Dass die Brachen (und jene in Lindenau, die ich meine, sind übrigens in der Tat durch Abrisse nach '90 entstanden) auch neuen Nutzungen zugeführt werden, das ist ja auch in meinem Interesse. Ich finde lediglich, für meinen privaten und logischerweise nicht zwingend auf Wirtschaftlichkeit der Brachenbebauung ausgelegten Geschmack, dass die Art der Nutzung nicht optimal ist.

Und Gentrifizierung ist hier nun mal ein Thema. Gerade Leipzig ist ein anschauliches Pflaster für bisweilen skurril erhebliche Kaltmieterhöhung bei Neubezug.

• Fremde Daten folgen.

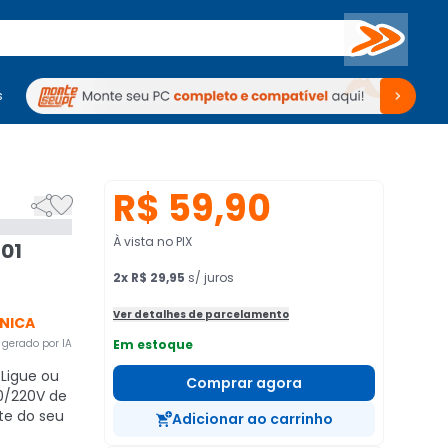
Buscar
s
mputadores
Periféricos
Periféricos
TV
Venda no KaBuM!
TV
Venda no KaBuM!
R$ 59,90


À vista no PIX
01
2
x
R$ 29,95
s/ juros
Ver detalhes de parcelamento
NICA
gerado por IA
Em estoque
Ligue ou
Comprar agora
10/220V de
te do seu
Adicionar ao carrinho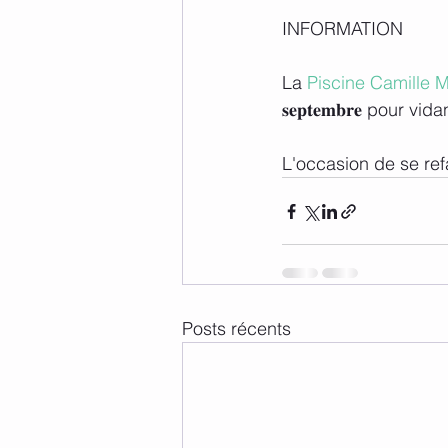
INFORMATION
La 
Piscine Camille M
𝐬𝐞𝐩𝐭𝐞𝐦𝐛𝐫𝐞 pour vi
L'occasion de se ref
Posts récents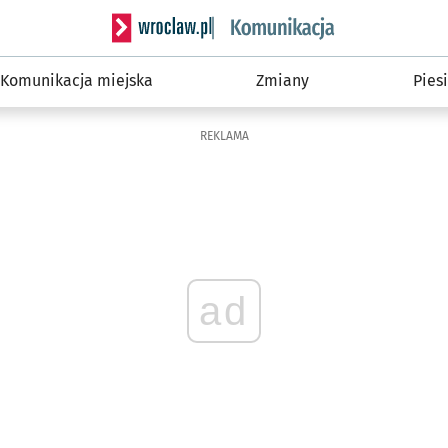
Serwis informacyjny wroclaw.pl podserwis: Ko
Komunikacja miejska
Zmiany
Piesi
REKLAMA
ad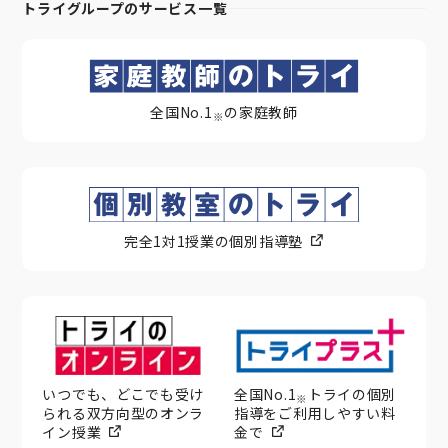
トライグループのサービス一覧
全国No.1
の家庭教師
※
完全1対1授業の個別指導塾
いつでも、どこでも受け
全国No.1
トライの個別
※
られる双方向型のオンラ
指導をご利用しやすい料
イン授業
金で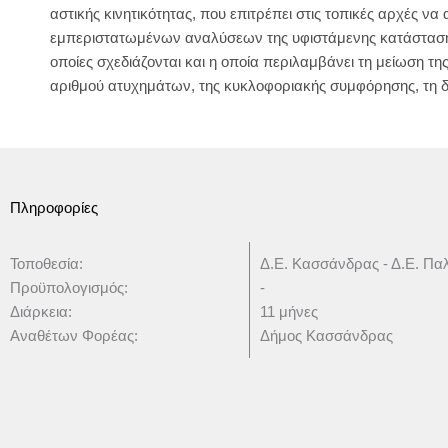
αστικής κινητικότητας, που επιτρέπει στις τοπικές αρχές ν
εμπεριστατωμένων αναλύσεων της υφιστάμενης κατάστασης
οποίες σχεδιάζονται και η οποία περιλαμβάνει τη μείωση τ
αριθμού ατυχημάτων, της κυκλοφοριακής συμφόρησης, τη
Πληροφορίες
Τοποθεσία:
Δ.Ε. Κασσάνδρας - Δ.Ε. Πα
Προϋπολογισμός:
-
Διάρκεια:
11 μήνες
Αναθέτων Φορέας:
Δήμος Κασσάνδρας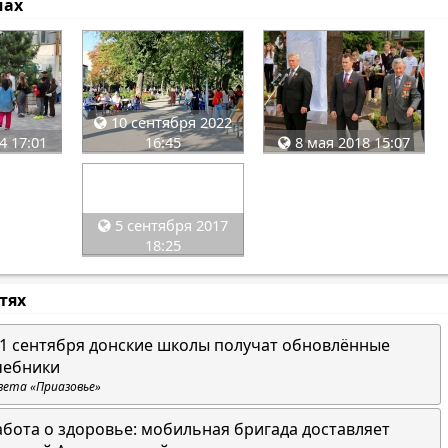
мах
10 сентября 2022
4 17:01
16:45
8 мая 2018 15:07
5 сентября 2017
18:25
стях
 1 сентября донские школы получат обновлённые
чебники
зета «Приазовье»
абота о здоровье: мобильная бригада доставляет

Und der Prozess den ich in meiner mir eigenen Polemik beschrieben habe, beschleunigt das.

p.s.: auch meine Studentenzeit ist vorbei und die Phase der kreativen Lösungen des sich-über-Wasser-Haltens haben begonnen ;)

Anonym hat gesagt…

ich denke auch, dass man zunächst unterscheiden muss zwischen den menschen, die zuziehen und der art der bebauung. von mir aus soll nach leipzig kommen wer will. je bunter und vielfältiger die stadt wird, umso besser!
was mich aber auch massiv stört, ist die art und weise, wie wohnkarrees systematisch verschandelt werden bzw. welche art von wohnarchitektur hier etabliert wird.

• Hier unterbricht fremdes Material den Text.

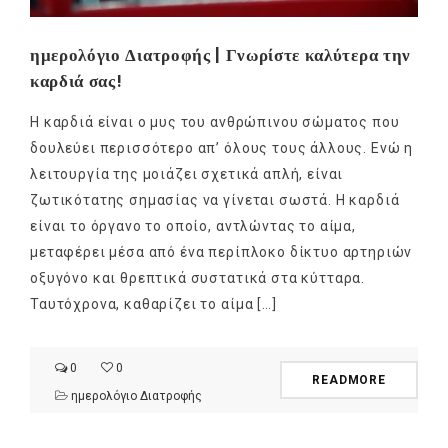
ημερολόγιο Διατροφής | Γνωρίστε καλύτερα την
καρδιά σας!
Η καρδιά είναι ο μυς του ανθρώπινου σώματος που
δουλεύει περισσότερο απ’ όλους τους άλλους. Ενώ η
λειτουργία της μοιάζει σχετικά απλή, είναι
ζωτικότατης σημασίας να γίνεται σωστά. H καρδιά
είναι το όργανο το οποίο, αντλώντας το αίμα,
μεταφέρει μέσα από ένα περίπλοκο δίκτυο αρτηριών
οξυγόνο και θρεπτικά συστατικά στα κύτταρα.
Ταυτόχρονα, καθαρίζει το αίμα […]
0
0
READMORE
ημερολόγιο Διατροφής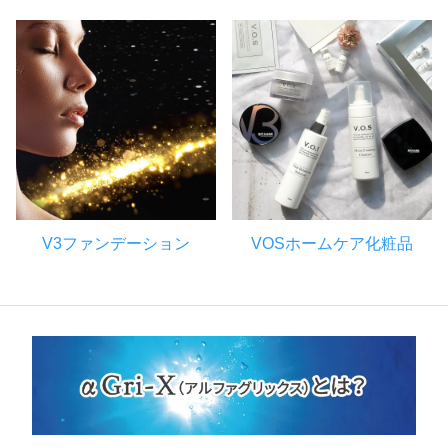
V3ファンデーション
VOSホームケア化粧品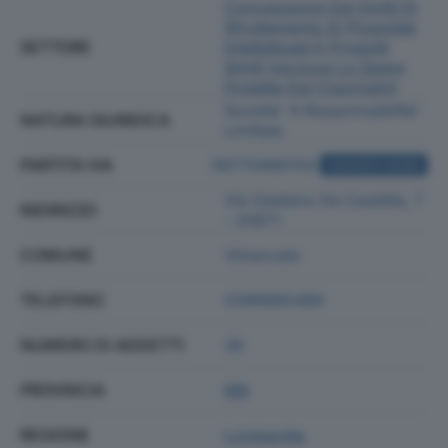
Concessione Dei Diritti Di
Sfruttamento Di Proprietà
SETTORE
Intellettuale E Prodotti
Simili (escluse Le Opere
Protette Dal Copyright)
Societa' A Responsabilita'
NATURA GIURIDICA
Limitata
PARTITA IVA
09770490150
ACQUISTA VISURA
Via Gaetano De Castillia, 7
INDIRIZZO
- 20871
COMUNE
Vimercate
TELEFONO
0396885489
NUMERO DI ADDETTI
36
PROVINCIA
MB
REGIONE
Lombardia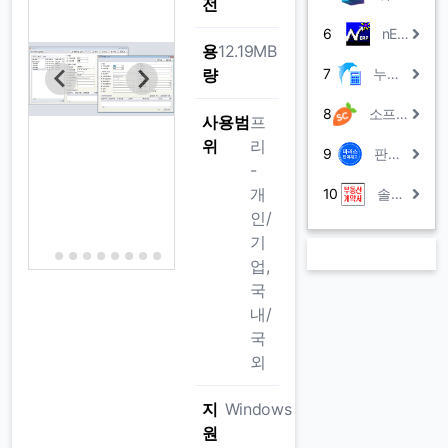
전
6
nERP
용
12.19MB
량
7
누리아 계산기
8
소프트캐럿Lite(무료ERP)
사용범
프
위
리
9
판매박사ACE
-
개
10
솔계약서
인/
기
업,
국
내/
국
외
지
Windows
원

diese aufgehipte bauhausarchitektur ist meines erachtens ausdruck einer baukultur, die auf historisch-organische entwicklungen ihrer umgebung nicht nur nicht reagieren, sondern sie konsequent missachten. so ist zu beobachten, dass inmitten von gründerzeitfassaden bunkerarchitekturen entstehen, die in ihren extremsten fällen für eine menschenverachtende abschottung stehen. eine fassade, die glatt und nur wenig strukturiert ist, durch kleine quadartische oder schmale hohe fenster, wirkt nicht einladend sondern steht für abschottung nach außen. (schießschartenartige fenster unterstreichen diesen eindruck.) sieht man sich jedoch die baupläne an, begreift man schnell, dass die "schönheit" dieser häuser (ist halt geschmackssache) im inneren oder auf der rückseite der gebäude zu finden ist. da gibt es dann auf einmal offenheit, licht, glas etc.

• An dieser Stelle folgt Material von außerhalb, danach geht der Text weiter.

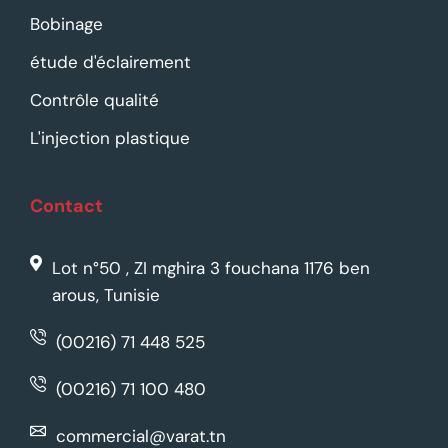
Bobinage
étude d'éclairement
Contrôle qualité
L'injection plastique
Contact
Lot n°50 , ZI mghira 3 fouchana 1176 ben
arous, Tunisie
(00216) 71 448 525
(00216) 71 100 480
commercial@varat.tn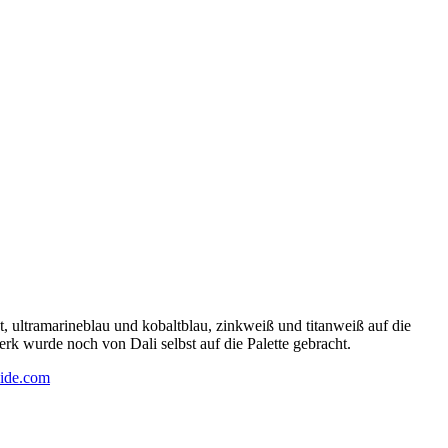
 ultramarineblau und kobaltblau, zinkweiß und titanweiß auf die
rk wurde noch von Dali selbst auf die Palette gebracht.
ide.com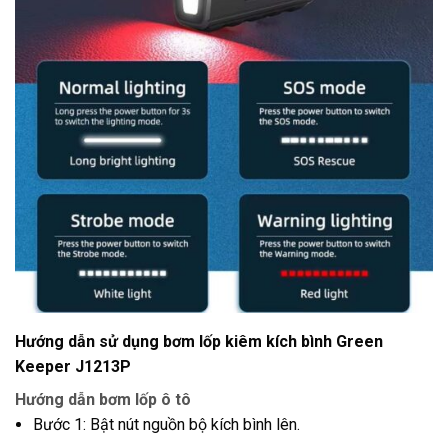
Hướng dẫn sử dụng bơm lốp kiêm kích bình Green
Keeper J1213P
Hướng dẫn bơm lốp ô tô
Bước 1: Bật nút nguồn bộ kích bình lên.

nun sind wohnhäuser zwar keine offenen gebäude, aber sie sind es doch, die ein stadtbild im wesentlichen prägen. man stelle sich eine straße vor, die ausschließlich aus der art gebäude besteht, wie sie bspw. in der josephstraße neue entstanden: eine schlucht aus betonmauern mit schießscharten, die das dahinterliegende heim, das hab und gut wehrhaft verteidigen. Dahinter liegt utopia, aber du kommst hier nicht rein. Und das ist für mich das problem. Architektur hat immer auch eine soziale komponente – vor allem wohnarchitektur. Diese geht dem wohlstandsbunker aber fast komplett ab, oder sie vermittelt eben abschottung. Und da sind wir dann wieder bei den menschen… will ich als bewohner meiner umgebung vermitteln „unter einem monatseinkommen von 2500€ kommste hier nicht rein“? oder will ich in einem viertel leben, dass auf kommunikation, offenheit und ein lockeres lebensgefühl setzt?
Es ist also vielmehr ein ästhetisches problem, an dem eine soziale komponente hängt. wenn ich mir nen hippen bunker in ein künstlerviertel stelle, ist das ein statement.